Task to complete: Reproduce the text of every one of the records below verbatim, line for line. Omit the pictures from your reply.

Stored data entries
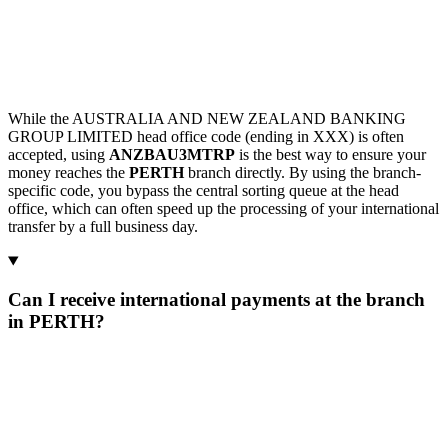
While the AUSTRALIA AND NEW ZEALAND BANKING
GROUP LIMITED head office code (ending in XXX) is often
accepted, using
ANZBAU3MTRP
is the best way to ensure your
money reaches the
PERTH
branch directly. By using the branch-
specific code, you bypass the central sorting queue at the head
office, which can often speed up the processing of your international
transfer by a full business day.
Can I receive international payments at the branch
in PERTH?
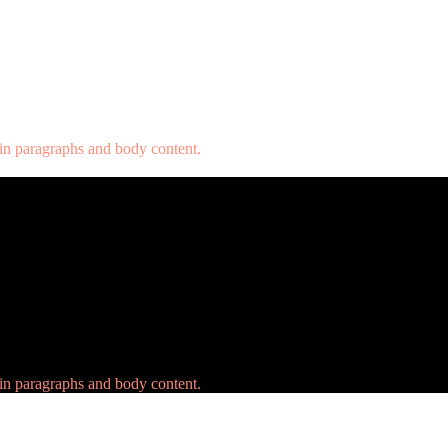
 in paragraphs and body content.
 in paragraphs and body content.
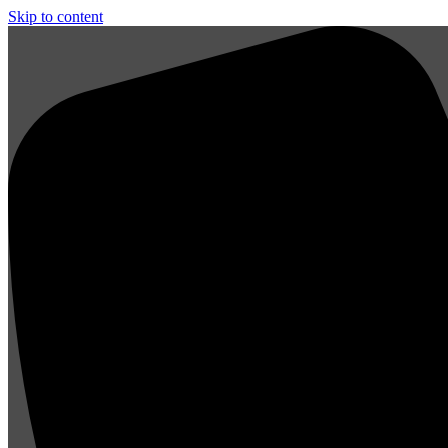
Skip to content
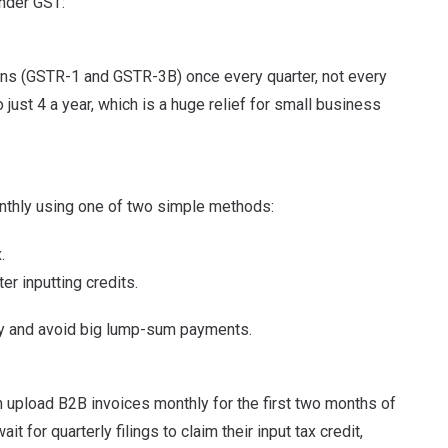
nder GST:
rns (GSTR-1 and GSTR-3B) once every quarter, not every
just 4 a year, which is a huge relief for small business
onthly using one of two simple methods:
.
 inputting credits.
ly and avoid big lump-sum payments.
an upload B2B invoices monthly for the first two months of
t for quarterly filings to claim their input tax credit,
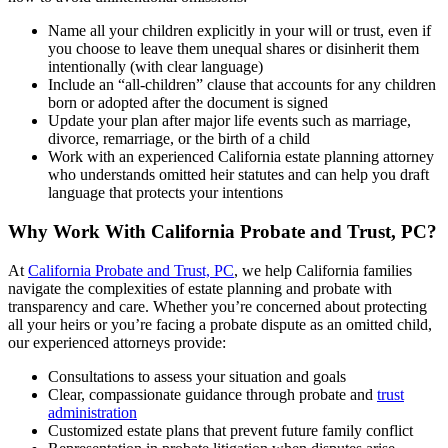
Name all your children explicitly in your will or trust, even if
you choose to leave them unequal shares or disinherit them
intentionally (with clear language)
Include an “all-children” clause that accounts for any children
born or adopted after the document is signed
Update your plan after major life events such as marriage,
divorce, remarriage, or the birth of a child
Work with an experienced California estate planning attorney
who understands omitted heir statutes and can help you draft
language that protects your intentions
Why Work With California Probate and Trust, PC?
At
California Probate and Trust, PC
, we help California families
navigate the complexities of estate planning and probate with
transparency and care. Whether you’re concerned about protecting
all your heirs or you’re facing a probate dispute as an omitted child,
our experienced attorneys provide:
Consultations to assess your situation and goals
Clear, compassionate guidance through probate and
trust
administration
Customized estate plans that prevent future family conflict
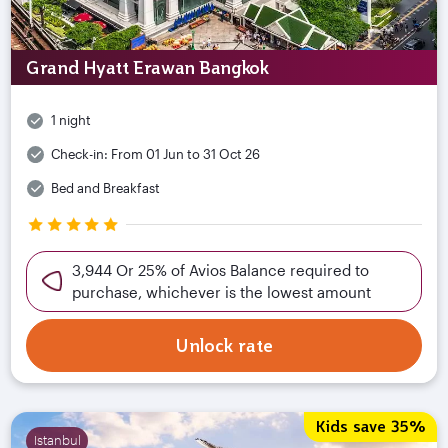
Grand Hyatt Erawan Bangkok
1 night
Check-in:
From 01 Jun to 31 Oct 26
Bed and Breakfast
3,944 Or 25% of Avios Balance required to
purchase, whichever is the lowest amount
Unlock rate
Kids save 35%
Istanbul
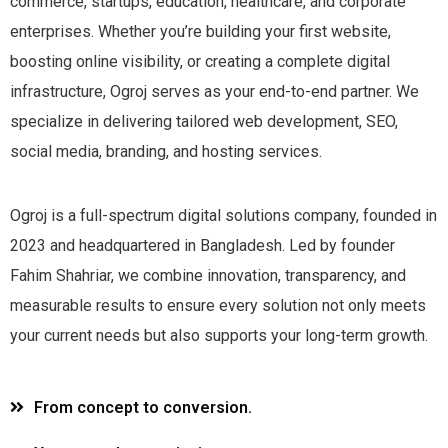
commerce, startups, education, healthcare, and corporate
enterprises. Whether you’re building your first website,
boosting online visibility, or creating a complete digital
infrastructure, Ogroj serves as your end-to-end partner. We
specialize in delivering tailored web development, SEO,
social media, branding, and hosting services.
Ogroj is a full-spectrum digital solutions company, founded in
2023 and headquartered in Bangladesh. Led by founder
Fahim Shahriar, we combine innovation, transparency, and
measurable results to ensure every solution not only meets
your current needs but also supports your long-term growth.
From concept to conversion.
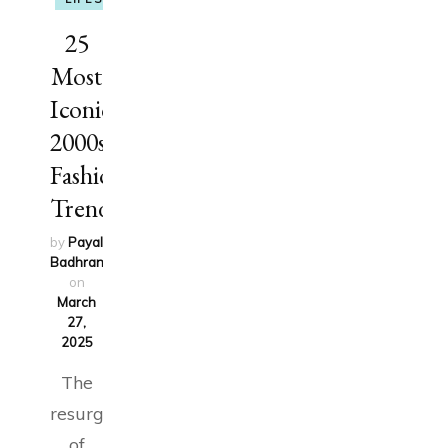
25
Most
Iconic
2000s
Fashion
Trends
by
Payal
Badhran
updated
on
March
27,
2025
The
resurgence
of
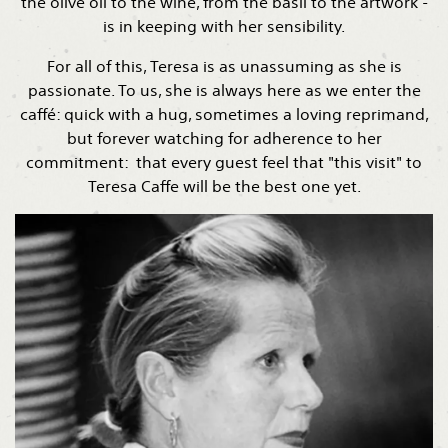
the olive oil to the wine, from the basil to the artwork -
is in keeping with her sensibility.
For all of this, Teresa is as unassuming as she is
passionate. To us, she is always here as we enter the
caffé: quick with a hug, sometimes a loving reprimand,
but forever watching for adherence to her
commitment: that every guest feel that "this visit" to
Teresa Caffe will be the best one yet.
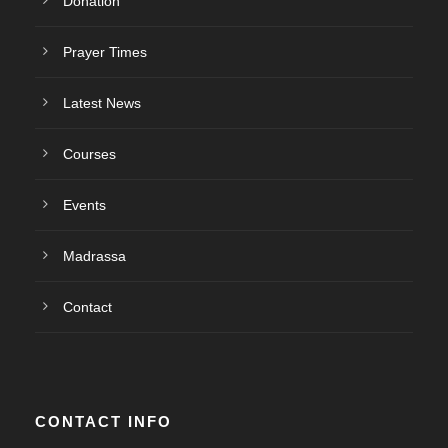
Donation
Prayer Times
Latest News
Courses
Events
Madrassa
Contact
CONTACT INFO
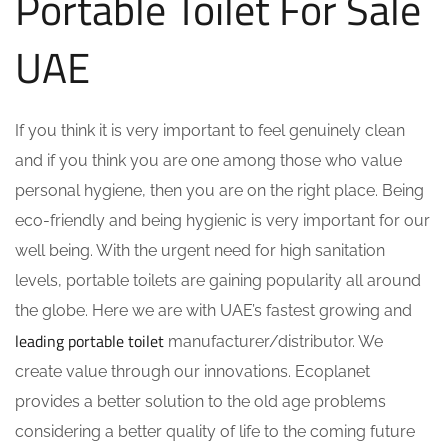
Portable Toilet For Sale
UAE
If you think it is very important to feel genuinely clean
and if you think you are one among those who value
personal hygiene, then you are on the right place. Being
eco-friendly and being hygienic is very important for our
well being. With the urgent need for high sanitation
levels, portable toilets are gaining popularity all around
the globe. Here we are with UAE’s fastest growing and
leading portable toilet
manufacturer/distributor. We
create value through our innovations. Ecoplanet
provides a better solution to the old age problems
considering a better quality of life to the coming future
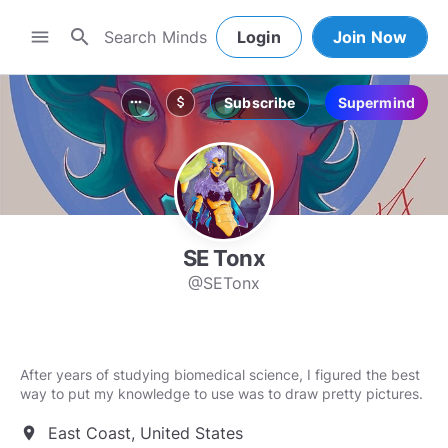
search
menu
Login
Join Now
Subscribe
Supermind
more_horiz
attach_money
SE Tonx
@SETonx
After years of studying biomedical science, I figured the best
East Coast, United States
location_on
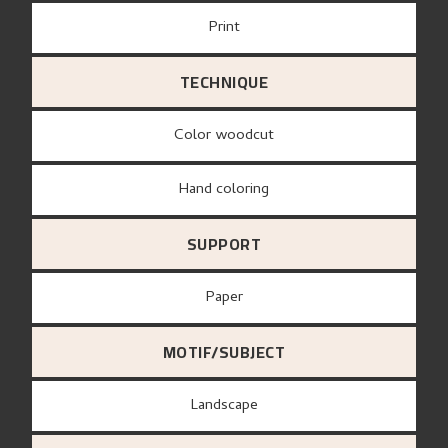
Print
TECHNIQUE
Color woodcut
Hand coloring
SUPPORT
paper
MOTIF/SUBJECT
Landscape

Answer below:
While the AUSTRALIA AND NEW ZEALAND BANKING
GROUP LIMITED head office code (ending in XXX) is often
accepted, using
ANZBAU3MTRP
is the best way to ensure your
money reaches the
PERTH
branch directly. By using the branch-
specific code, you bypass the central sorting queue at the head
office, which can often speed up the processing of your international
transfer by a full business day.
Can I receive international payments at the branch
in PERTH?
 in paragraphs and body content.
 in paragraphs and body content.
Skip to content
nder GST:
rns (GSTR-1 and GSTR-3B) once every quarter, not every
just 4 a year, which is a huge relief for small business
onthly using one of two simple methods:
.
 inputting credits.
ly and avoid big lump-sum payments.
an upload B2B invoices monthly for the first two months of
t for quarterly filings to claim their input tax credit,
Name all your children explicitly in your will or trust, even if
you choose to leave them unequal shares or disinherit them
intentionally (with clear language)
Include an “all-children” clause that accounts for any children
born or adopted after the document is signed
Update your plan after major life events such as marriage,
divorce, remarriage, or the birth of a child
Work with an experienced California estate planning attorney
who understands omitted heir statutes and can help you draft
language that protects your intentions
Why Work With California Probate and Trust, PC?
At
California Probate and Trust, PC
, we help California families
navigate the complexities of estate planning and probate with
transparency and care. Whether you’re concerned about protecting
all your heirs or you’re facing a probate dispute as an omitted child,
our experienced attorneys provide:
Consultations to assess your situation and goals
Clear, compassionate guidance through probate and
trust
administration
Customized estate plans that prevent future family conflict
Grand Hyatt Erawan Bangkok
1 night
Check-in:
From 01 Jun to 31 Oct 26
Bed and Breakfast
3,944 Or 25% of Avios Balance required to
purchase, whichever is the lowest amount
Unlock rate
Kids save 35%
Istanbul
commerce, startups, education, healthcare, and corporate
enterprises. Whether you’re building your first website,
boosting online visibility, or creating a complete digital
infrastructure, Ogroj serves as your end-to-end partner. We
specialize in delivering tailored web development, SEO,
social media, branding, and hosting services.
Ogroj is a full-spectrum digital solutions company, founded in
2023 and headquartered in Bangladesh. Led by founder
Fahim Shahriar, we combine innovation, transparency, and
measurable results to ensure every solution not only meets
your current needs but also supports your long-term growth.
From concept to conversion.
25
Most
Iconic
2000s
Fashion
Trends
by
Payal
Badhran
updated
on
March
27,
2025
The
resurgence
of
the olive oil to the wine, from the basil to the artwork -
is in keeping with her sensibility.
For all of this, Teresa is as unassuming as she is
passionate. To us, she is always here as we enter the
caffé: quick with a hug, sometimes a loving reprimand,
but forever watching for adherence to her
commitment: that every guest feel that "this visit" to
Teresa Caffe will be the best one yet.
Donation
Prayer Times
Latest News
Courses
Events
Madrassa
Contact
CONTACT INFO
Portable Toilet For Sale
UAE
If you think it is very important to feel genuinely clean
and if you think you are one among those who value
personal hygiene, then you are on the right place. Being
eco-friendly and being hygienic is very important for our
well being. With the urgent need for high sanitation
levels, portable toilets are gaining popularity all around
the globe. Here we are with UAE’s fastest growing and
leading portable toilet
manufacturer/distributor. We
create value through our innovations. Ecoplanet
provides a better solution to the old age problems
considering a better quality of life to the coming future
search
menu
Login
Join Now
Subscribe
Supermind
more_horiz
attach_money
SE Tonx
@SETonx
After years of studying biomedical science, I figured the best
East Coast, United States
location_on
Print
TECHNIQUE
Color woodcut
Hand coloring
SUPPORT
paper
MOTIF/SUBJECT
Landscape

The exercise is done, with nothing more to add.